RNA therapeutics have emerged as a promising candidate for treating many serious diseases that do not respond to traditional medications, creating a greater need for faster and more cost-effective methods of synthesizing RNA in vitro. One of the greater challenges of synthesizing RNA in the lab is the tendency for impurities to arise as RNA is transcribed in solution, adding time and costs to the process through additional purification steps. Researchers from the University of Massachusetts Amherst have now designed a process that prevents impurities without hampering transcription, resulting in a higher yield of pure RNA in a shorter amount of time and at lower cost.
Double-stranded RNA impurities occur when T7 RNA polymerase rebinds to and extends encoded RNA, which is common when producing large amounts of RNA that accumulate in a solution. Time- and cost-intensive purification methods are required to remove these impurities, which also result in an overall loss of yield. The researchers sought to eliminate these impurities and generate pure RNA from the first step by increasing the salinity of the solution to prevent T7 RNA polymerase from rebinding to product RNA. To ensure that the high salt conditions did not also inhibit T7 RNA polymerase from binding to the promoter DNA, the researchers co-tethered the polymerase and DNA template to magnetic beads. This process enabled a high yield of RNA to be generated from the template while nearly eliminating the formation of double-stranded impurities.

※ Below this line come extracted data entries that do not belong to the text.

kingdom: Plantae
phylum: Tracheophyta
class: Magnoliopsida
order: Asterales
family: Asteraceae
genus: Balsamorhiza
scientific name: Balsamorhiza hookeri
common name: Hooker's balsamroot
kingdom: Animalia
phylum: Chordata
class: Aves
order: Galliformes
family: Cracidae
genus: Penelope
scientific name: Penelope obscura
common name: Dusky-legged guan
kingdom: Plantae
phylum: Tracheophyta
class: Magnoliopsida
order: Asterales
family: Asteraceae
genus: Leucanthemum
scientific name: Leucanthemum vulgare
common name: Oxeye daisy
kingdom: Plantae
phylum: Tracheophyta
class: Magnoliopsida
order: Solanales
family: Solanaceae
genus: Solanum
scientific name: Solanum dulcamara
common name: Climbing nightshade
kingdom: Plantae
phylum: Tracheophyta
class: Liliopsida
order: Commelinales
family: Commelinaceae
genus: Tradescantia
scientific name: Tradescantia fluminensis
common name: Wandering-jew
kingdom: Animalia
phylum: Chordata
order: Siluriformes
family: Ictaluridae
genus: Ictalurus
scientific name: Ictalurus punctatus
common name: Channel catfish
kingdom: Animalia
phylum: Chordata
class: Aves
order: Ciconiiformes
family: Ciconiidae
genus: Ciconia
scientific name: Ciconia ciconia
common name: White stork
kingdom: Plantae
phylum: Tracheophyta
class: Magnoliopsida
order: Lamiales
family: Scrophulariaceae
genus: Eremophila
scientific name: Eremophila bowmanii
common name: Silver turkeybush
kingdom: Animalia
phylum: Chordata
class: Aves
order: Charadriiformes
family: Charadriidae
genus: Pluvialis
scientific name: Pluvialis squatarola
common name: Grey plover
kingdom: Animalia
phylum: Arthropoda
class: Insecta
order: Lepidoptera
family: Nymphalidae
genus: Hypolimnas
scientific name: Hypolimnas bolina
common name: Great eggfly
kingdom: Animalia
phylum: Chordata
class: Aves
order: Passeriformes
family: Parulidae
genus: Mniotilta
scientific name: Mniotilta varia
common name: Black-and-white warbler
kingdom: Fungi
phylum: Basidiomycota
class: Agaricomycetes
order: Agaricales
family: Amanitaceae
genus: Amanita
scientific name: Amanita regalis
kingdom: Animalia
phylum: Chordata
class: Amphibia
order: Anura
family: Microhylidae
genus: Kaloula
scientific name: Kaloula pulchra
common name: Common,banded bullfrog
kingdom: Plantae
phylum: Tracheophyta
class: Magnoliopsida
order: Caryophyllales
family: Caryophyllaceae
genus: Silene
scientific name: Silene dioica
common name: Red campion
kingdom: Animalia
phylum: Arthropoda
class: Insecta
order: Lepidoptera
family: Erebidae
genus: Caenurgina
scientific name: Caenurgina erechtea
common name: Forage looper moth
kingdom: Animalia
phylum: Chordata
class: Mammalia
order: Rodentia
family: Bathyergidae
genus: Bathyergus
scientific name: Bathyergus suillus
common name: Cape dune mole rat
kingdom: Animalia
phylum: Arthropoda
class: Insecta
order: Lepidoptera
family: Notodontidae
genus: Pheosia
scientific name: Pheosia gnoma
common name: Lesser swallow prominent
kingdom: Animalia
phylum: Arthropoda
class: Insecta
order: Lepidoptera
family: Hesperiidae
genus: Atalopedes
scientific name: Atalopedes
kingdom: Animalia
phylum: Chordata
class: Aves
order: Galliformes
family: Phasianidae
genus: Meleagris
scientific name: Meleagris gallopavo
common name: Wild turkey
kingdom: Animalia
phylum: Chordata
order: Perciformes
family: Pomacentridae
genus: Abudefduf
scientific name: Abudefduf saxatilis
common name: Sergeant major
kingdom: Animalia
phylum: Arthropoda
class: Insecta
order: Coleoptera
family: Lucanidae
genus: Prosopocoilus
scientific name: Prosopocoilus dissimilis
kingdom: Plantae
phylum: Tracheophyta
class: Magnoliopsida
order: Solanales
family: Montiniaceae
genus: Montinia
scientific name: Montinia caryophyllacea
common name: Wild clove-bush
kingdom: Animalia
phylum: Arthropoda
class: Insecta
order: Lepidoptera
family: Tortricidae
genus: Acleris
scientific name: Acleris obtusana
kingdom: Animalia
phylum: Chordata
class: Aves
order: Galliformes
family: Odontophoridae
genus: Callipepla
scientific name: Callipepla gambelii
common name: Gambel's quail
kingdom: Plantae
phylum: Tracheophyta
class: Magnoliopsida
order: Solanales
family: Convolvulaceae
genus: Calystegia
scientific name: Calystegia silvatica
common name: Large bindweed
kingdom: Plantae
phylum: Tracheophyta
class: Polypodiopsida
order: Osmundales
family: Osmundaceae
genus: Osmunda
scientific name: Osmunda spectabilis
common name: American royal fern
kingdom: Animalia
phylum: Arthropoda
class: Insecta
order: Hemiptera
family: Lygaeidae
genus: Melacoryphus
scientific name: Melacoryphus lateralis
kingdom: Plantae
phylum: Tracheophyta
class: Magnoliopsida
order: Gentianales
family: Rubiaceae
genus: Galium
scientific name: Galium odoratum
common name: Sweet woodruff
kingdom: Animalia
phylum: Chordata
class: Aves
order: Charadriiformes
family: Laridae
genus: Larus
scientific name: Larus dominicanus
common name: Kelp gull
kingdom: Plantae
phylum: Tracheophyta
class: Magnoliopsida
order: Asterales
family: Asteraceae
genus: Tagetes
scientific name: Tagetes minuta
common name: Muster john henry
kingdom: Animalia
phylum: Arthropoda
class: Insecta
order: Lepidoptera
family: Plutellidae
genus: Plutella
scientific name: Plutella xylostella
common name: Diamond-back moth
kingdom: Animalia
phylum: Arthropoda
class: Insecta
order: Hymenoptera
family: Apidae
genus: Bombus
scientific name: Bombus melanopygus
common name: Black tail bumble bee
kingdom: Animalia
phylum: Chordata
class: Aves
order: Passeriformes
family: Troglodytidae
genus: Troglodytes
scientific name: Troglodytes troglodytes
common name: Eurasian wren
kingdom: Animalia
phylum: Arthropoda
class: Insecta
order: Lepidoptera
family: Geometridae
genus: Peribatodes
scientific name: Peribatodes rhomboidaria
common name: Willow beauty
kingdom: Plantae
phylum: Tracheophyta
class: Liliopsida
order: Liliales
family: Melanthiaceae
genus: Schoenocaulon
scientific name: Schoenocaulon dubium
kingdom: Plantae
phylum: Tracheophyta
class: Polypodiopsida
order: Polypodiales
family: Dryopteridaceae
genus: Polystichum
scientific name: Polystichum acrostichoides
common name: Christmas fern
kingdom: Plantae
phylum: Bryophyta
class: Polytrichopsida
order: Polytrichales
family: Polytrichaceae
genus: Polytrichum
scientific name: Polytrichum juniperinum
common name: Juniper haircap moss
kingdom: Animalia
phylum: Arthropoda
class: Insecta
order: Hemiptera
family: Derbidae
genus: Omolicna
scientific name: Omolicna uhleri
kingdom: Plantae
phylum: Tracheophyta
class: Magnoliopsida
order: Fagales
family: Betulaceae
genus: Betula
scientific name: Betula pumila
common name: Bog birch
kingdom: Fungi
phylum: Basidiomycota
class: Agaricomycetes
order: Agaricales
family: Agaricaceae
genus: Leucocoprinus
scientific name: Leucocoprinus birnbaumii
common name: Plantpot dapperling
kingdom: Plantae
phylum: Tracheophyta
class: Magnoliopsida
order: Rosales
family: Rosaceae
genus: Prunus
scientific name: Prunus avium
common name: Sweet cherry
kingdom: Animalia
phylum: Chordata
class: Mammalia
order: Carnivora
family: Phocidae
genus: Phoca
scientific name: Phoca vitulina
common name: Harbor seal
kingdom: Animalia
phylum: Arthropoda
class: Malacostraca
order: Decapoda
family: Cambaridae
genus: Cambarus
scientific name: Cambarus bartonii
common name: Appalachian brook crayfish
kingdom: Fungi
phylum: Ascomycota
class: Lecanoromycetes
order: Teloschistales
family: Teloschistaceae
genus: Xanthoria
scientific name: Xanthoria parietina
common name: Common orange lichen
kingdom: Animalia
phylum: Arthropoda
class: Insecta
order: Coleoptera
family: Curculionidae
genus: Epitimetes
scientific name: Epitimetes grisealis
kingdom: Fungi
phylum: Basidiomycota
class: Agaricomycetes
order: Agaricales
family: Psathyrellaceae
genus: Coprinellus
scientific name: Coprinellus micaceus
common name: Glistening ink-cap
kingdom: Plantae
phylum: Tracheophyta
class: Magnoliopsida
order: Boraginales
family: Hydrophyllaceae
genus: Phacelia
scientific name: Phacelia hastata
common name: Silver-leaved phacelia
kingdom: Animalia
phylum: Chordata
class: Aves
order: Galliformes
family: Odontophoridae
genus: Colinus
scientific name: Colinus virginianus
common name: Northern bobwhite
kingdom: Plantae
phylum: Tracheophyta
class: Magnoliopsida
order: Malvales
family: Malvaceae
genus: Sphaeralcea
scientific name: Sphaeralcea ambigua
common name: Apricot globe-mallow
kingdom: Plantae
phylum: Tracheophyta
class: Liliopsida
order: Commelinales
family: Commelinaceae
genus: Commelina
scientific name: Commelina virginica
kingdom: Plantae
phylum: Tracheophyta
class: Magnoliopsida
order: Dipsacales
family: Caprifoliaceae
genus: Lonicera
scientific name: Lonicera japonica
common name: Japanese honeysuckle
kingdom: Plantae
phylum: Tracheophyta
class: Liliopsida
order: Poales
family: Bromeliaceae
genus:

Because the product RNA generated using this system is already highly pure, the method reduces the need for intensive purification processes. Preventing the formation of double-stranded impurities also prevents a loss in yield and greatly reduces the possibility of impurities being left in a final product. The tethered bead system can also be washed and reused, further increasing the potential yield of pure RNA. The team’s study was published in the Journal of Biological Chemistry.
“Rather than having to purify RNA, we’ve figured out how to make clean RNA right from the start,” said senior author Craig Martin. “Our method can be more than ten times better at producing pure RNA than current processes.”
The team hopes to further scale up the process by developing a “flow reactor” that would serve as a continuous pipeline for producing pure RNA.